WORK REQUIRED:
The stretch from the line with "line: (143, 100)" through the line with "line: (162, 216)" in the records below: write it out exactly, and nothing else.

GIVEN DATA Start Marker

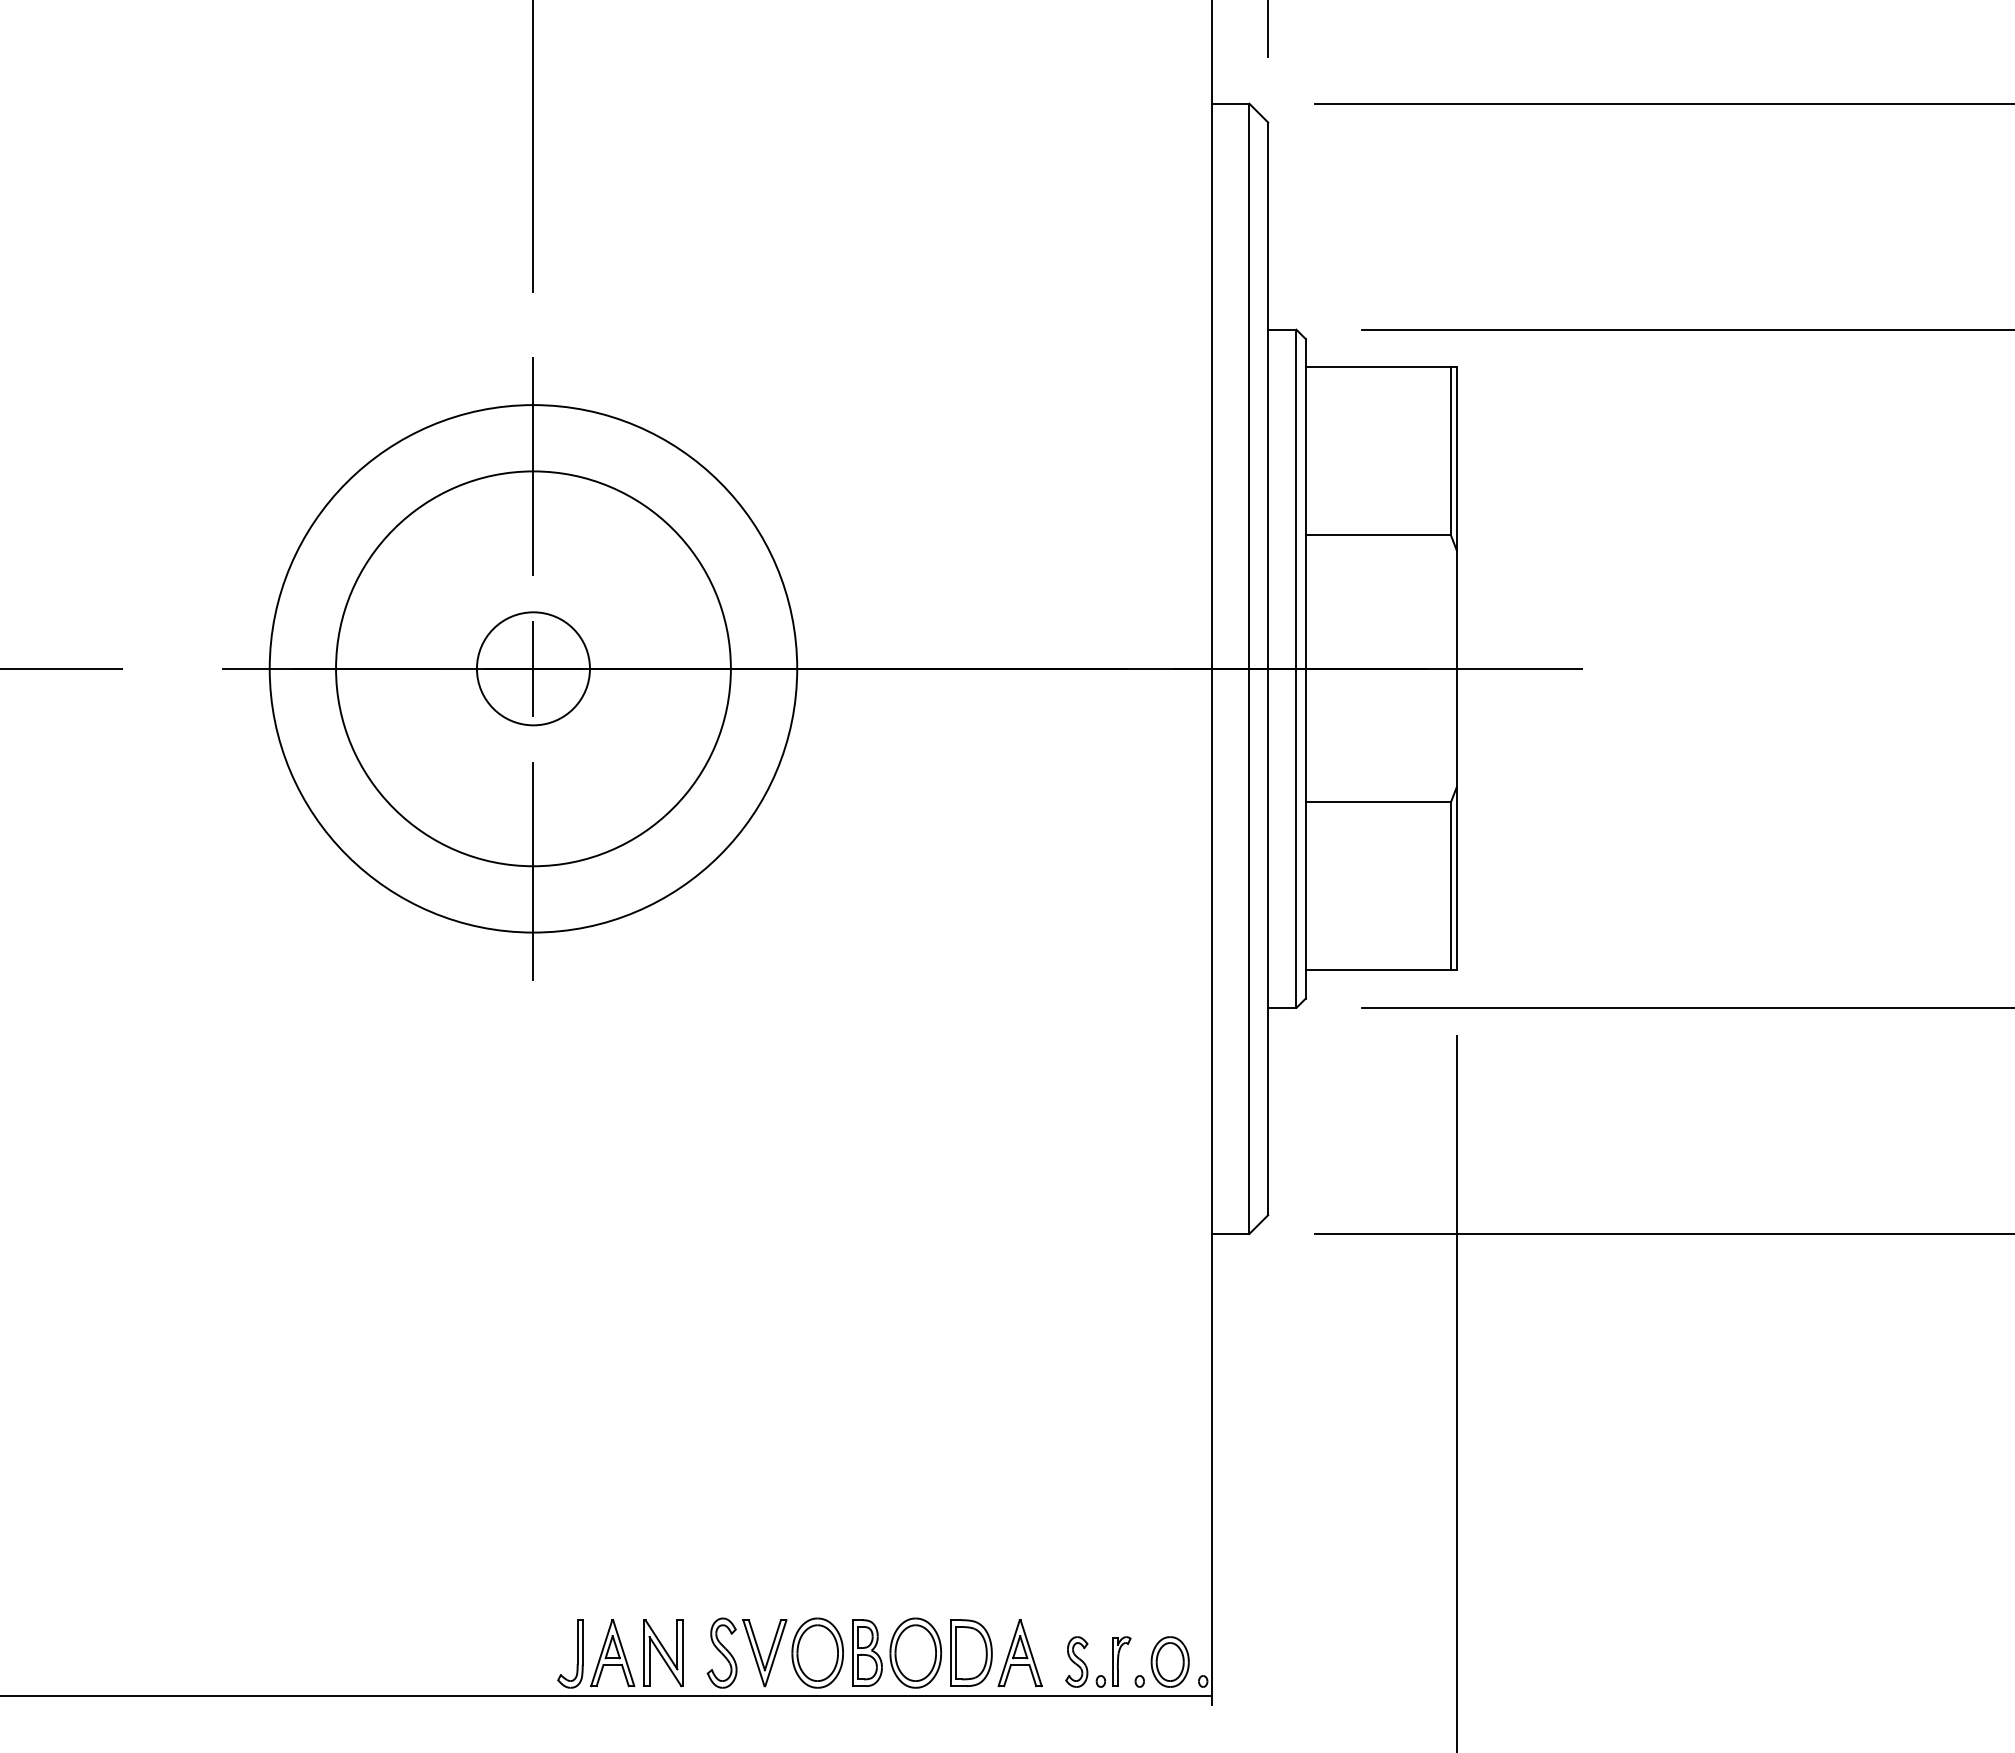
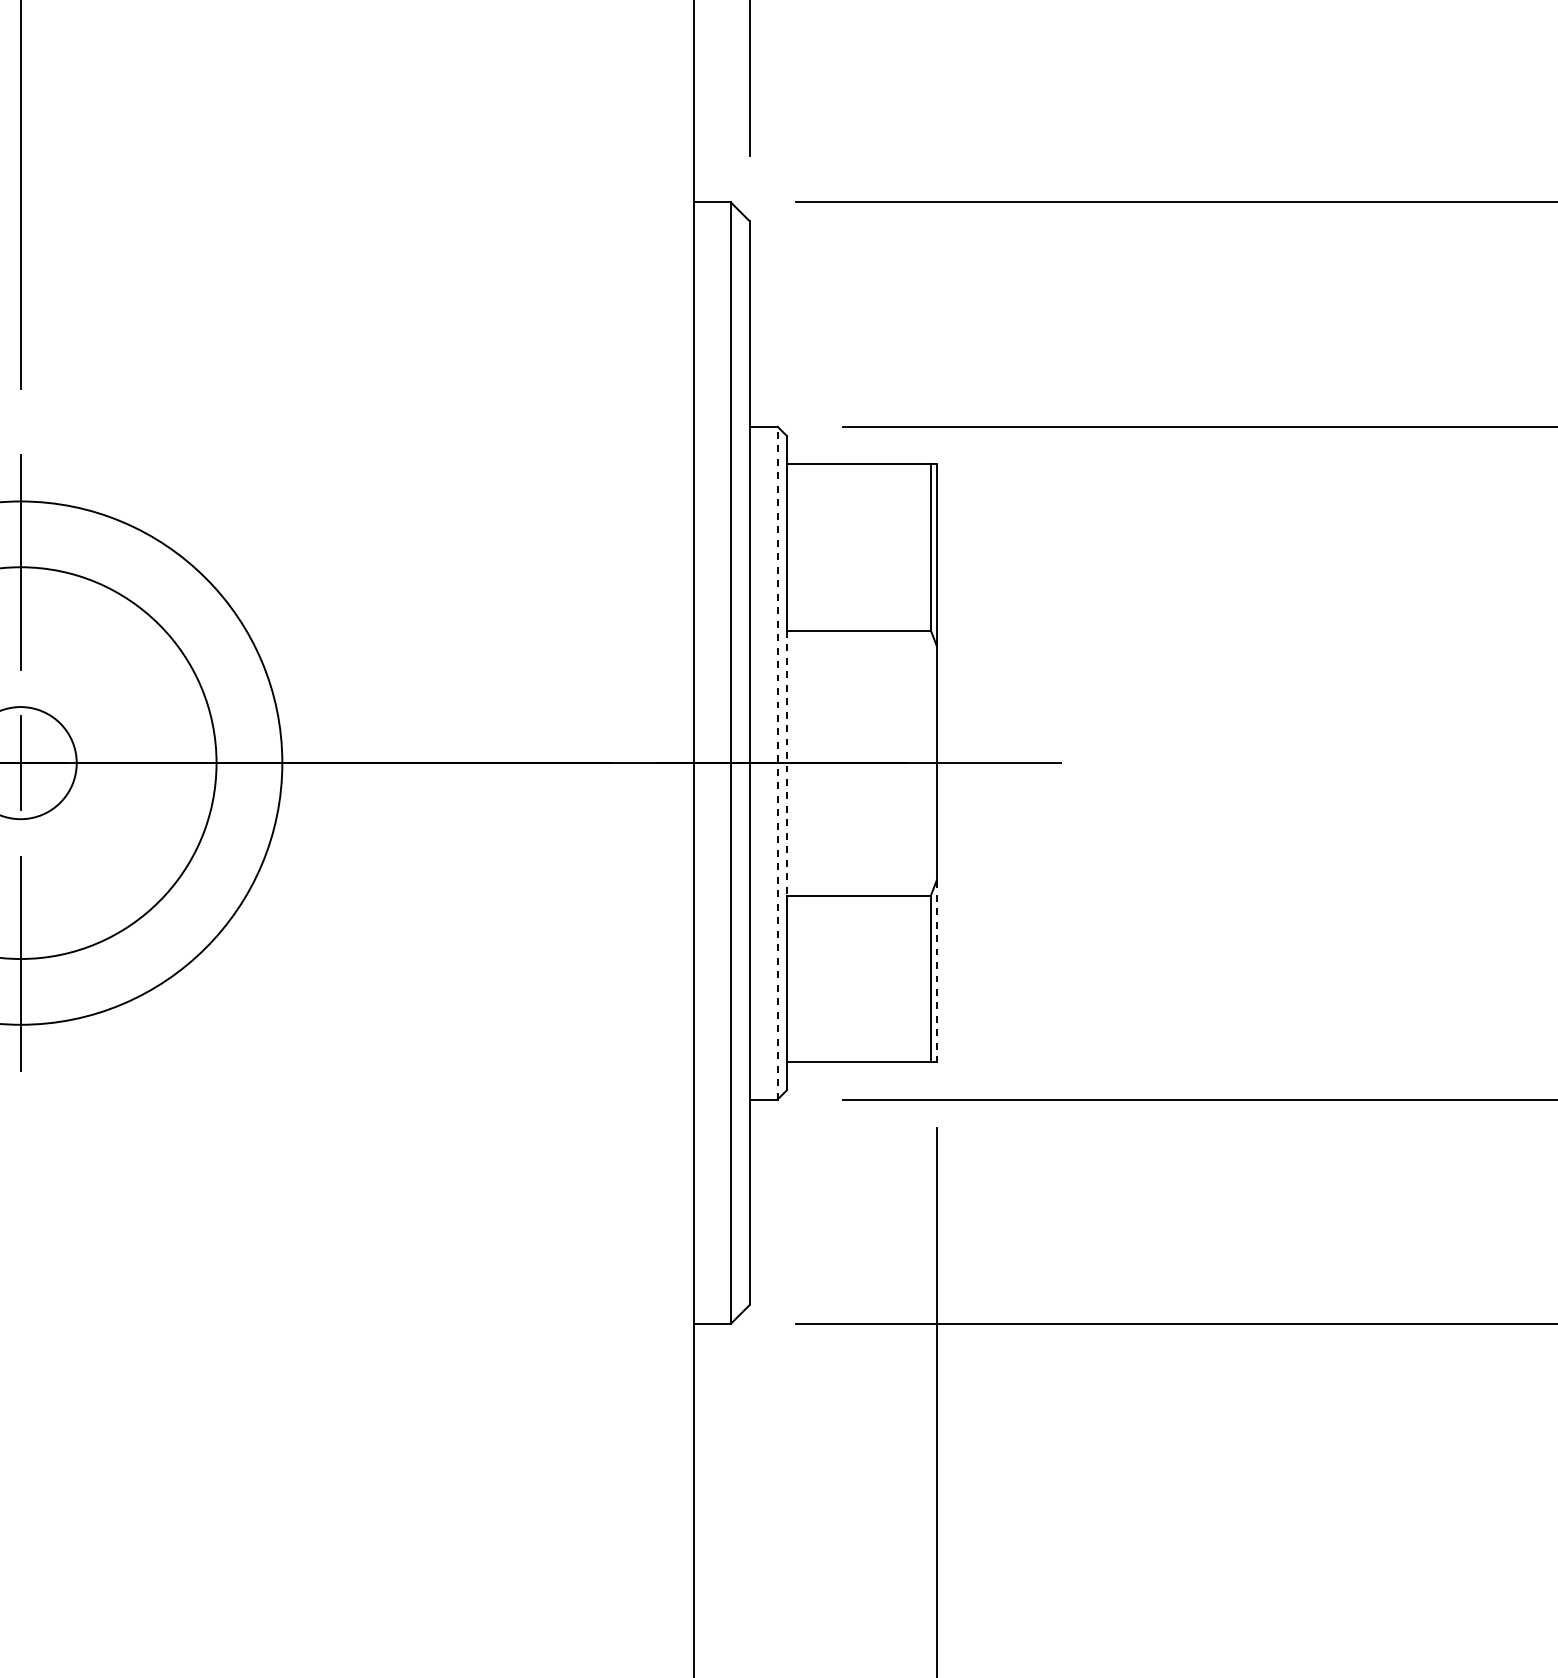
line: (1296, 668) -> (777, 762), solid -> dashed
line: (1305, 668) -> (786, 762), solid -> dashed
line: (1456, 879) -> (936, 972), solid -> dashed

GIVEN DATA End Marker
GIVEN DATA Start Marker

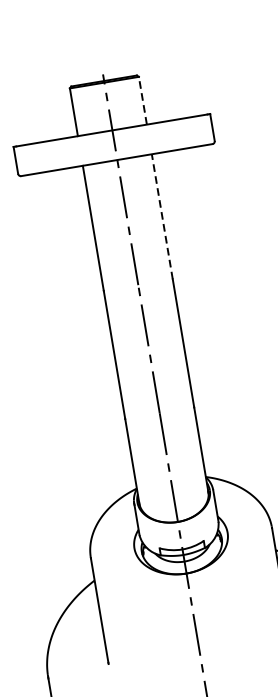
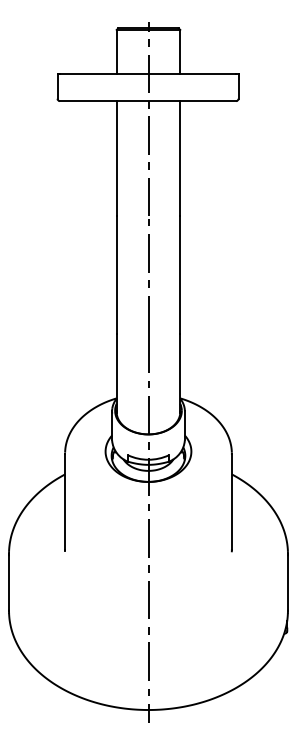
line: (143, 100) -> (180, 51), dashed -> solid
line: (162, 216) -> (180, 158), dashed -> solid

GIVEN DATA End Marker

EXERCISE RESPONSE:
line: (143, 100) -> (180, 51), dashed -> solid
line: (162, 216) -> (180, 158), dashed -> solid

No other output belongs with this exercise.